The Textile Division is planning to come up with a new policy comprising new targets, incentives and recommendations. All stakeholders would be taken on board before the finalisation of new policy, sources said. The textile policy (2014-19) goals included; doubling value-addition from $1 billion per million bales to $ 2 billion per million bales; doubling textiles exports from $13 billion per annum to $ 26 billion per annum; facilitating additional investment of $ 5 billion in machinery and technology; improving fibres mix in favour of non-cotton, ie, 14 percent to 30 percent; improving product mix especially in the garment sector from 28 percent to 45 percent; strengthening existing textile firms and establishing new ones; SME sector was the main focus of attention to enhance growth in value-added products through support and incentives schemes; schemes and initiatives for increasing usage of ICT; making the textiles sector domestically and internationally compliant, especially with respect to labour and environment rules and conventions; encouraging textiles units to use modern management practices for improving efficiency and reducing wastages; developing clusters systematically and strengthening existing clusters; vocational training of workers for capacity building; introduction of internships and different programmes for enhancement of skills and higher per capita productivity; facilitation for creation of 3 million new jobs; and adopting measures to increase ease of doing business and reducing cost of doing business.

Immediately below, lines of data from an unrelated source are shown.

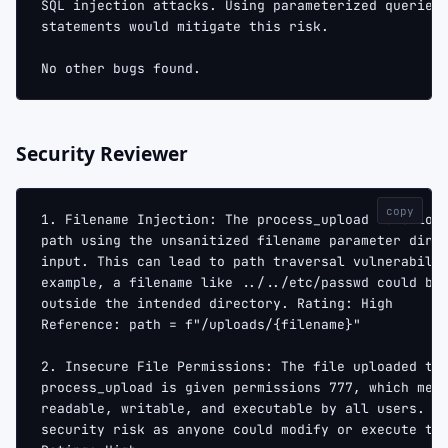
SQL injection attacks. Using parameterized queries
statements would mitigate this risk.
No other bugs found.
Security Reviewer
copy
1. Filename Injection: The process_upload function
path using the unsanitized filename parameter dire
input. This can lead to path traversal vulnerabili
example, a filename like ../../etc/passwd could be
outside the intended directory. Rating: High
Reference: path = f"/uploads/{filename}"
2. Insecure File Permissions: The file uploaded th
process_upload is given permissions 777, which mea
readable, writable, and executable by all users. T
security risk as anyone could modify or execute th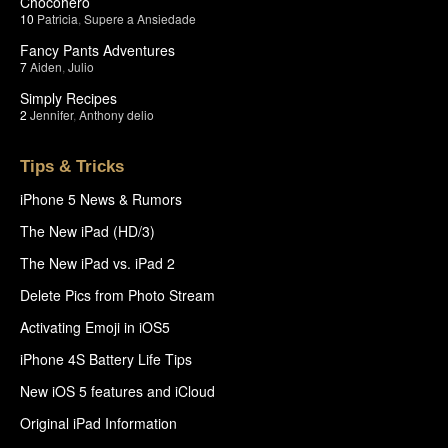
Chocohero
10
Patricia
,
Supere a Ansiedade
Fancy Pants Adventures
7
Aiden
,
Julio
Simply Recipes
2
Jennifer
,
Anthony delio
Tips & Tricks
iPhone 5 News & Rumors
The New iPad (HD/3)
The New iPad vs. iPad 2
Delete Pics from Photo Stream
Activating Emoji in iOS5
iPhone 4S Battery Life Tips
New iOS 5 features and iCloud
Original iPad Information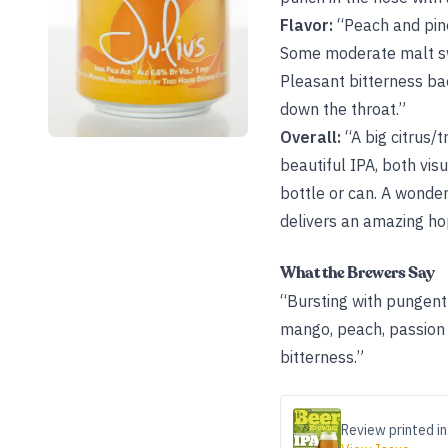
Flavor:
“Peach and pin
Some moderate malt sw
Pleasant bitterness ba
down the throat.”
Overall:
“A big citrus/
beautiful IPA, both vi
bottle or can. A wonder
delivers an amazing ho
What the Brewers Say
“Bursting with pungent 
mango, peach, passion f
bitterness.”
Review printed in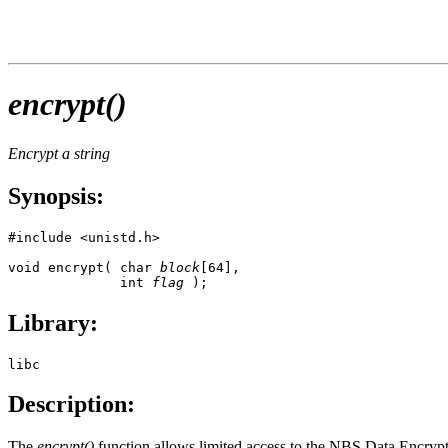
encrypt()
Encrypt a string
Synopsis:
#include <unistd.h>

void encrypt( char 
block
[64], 

              int 
flag
 );
Library:
libc
Description:
The
encrypt()
function allows limited access to the NBS Data Encrypt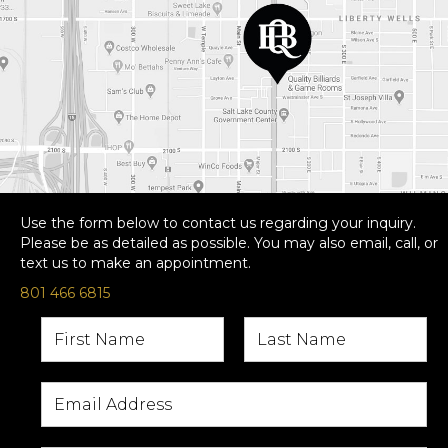
Use the form below to contact us regarding your inquiry.
Please be as detailed as possible. You may also email, call, or
text us to make an appointment.
801 466 6815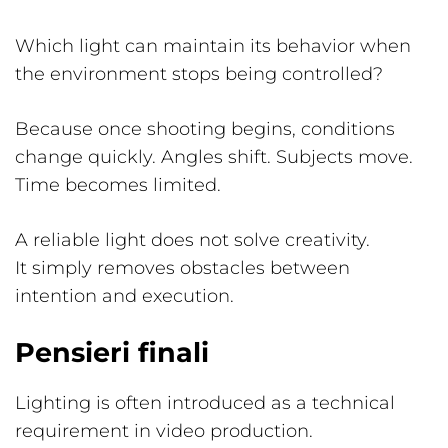
Which light can maintain its behavior when
the environment stops being controlled?
Because once shooting begins, conditions
change quickly. Angles shift. Subjects move.
Time becomes limited.
A reliable light does not solve creativity.
It simply removes obstacles between
intention and execution.
Pensieri finali
Lighting is often introduced as a technical
requirement in video production.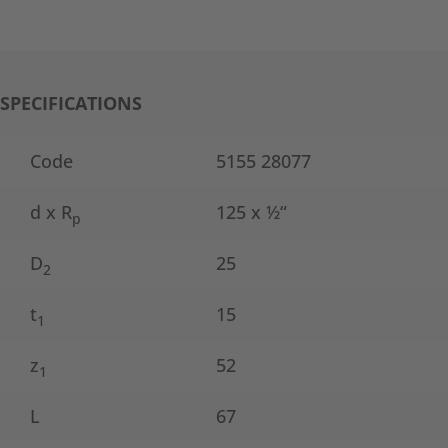
SPECIFICATIONS
Code
5155 28077
d x R
125 x ½“
p
D
25
2
t
15
1
z
52
1
L
67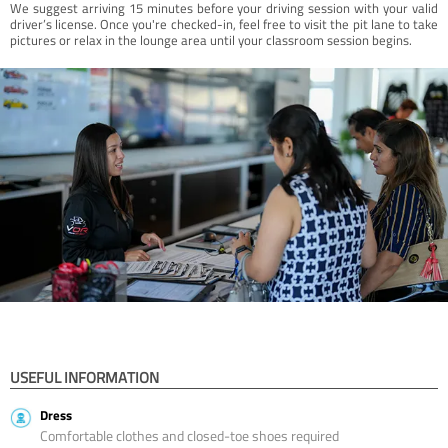
We suggest arriving 15 minutes before your driving session with your valid
driver’s license. Once you're checked-in, feel free to visit the pit lane to take
pictures or relax in the lounge area until your classroom session begins.
USEFUL INFORMATION
Dress
Comfortable clothes and closed-toe shoes required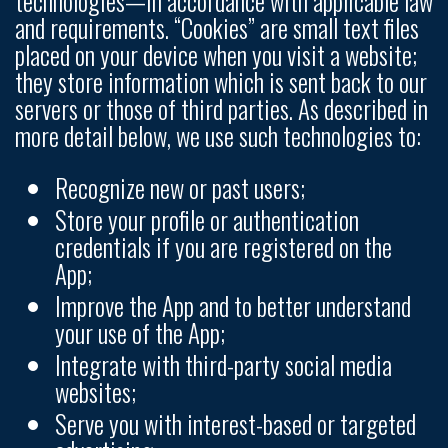
technologies—in accordance with applicable law
and requirements. “Cookies” are small text files
placed on your device when you visit a website;
they store information which is sent back to our
servers or those of third parties. As described in
more detail below, we use such technologies to:
Recognize new or past users;
Store your profile or authentication
credentials if you are registered on the
App;
Improve the App and to better understand
your use of the App;
Integrate with third-party social media
websites;
Serve you with interest-based or targeted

However, none of the abovementioned targets were achieved due to lack of will, poor approach and financial crunch. The officials admitted that not a single target of the textile policy (2014-19) was achieved on account of financial crunch for different schemes under the policy as well as non-availability of energy at competitive prices.
Sources further said that the government released Rs 10 billion for the implementation of different schemes in the policy against the estimated finances of Rs 64 billion as announced by the then federal minister for textile industry Abbas Khan Afridi.
Drawbacks of Local Taxes and Levies (DLTL) were announced in the policy for exporters of textiles products on FoB (free on board) values of their enhanced exports on an incremental basis if increased beyond 10% over previous year's exports at different rates, ie, garments, 4 percent, made ups, 2 percent, and processed fabric, 1 percent. But instead of 10 percent increase, exports further declined during this period. Representatives of valued-added textile sector said that lack of ownership and unavailability of energy at competitive prices led the failure of the policy implementation. A standard of 10 percent increase was fixed for getting incentives announced in the policy. However with the already declining exports, it was of no use and no exporter was able to achieve the target, they added. All Pakistan Textile Mills Association (APTMA) representatives said that during the policy implementation period, energy cost was made almost double and resultantly over one hundred mills were closed, rendering thousands of people jobless. They further said that overall exports declined from $ 25 billion to $ 21 billion during this period, showing that textile policy had badly failed in contributing in exports promotion. The Textile Policy 2014-19 envisaged strategy to make textile sector competitive and sustainable, but it is evident from the exports figures that share of Pakistan's exports decreased, they added.
In a presentation by the Textile Division to Prime Minister Imran Khan, three pressing export impediments were identified, including pending liabilities of Rs 115 billion with the Federal Board of Revenue (FBR) and cost/ease of doing business.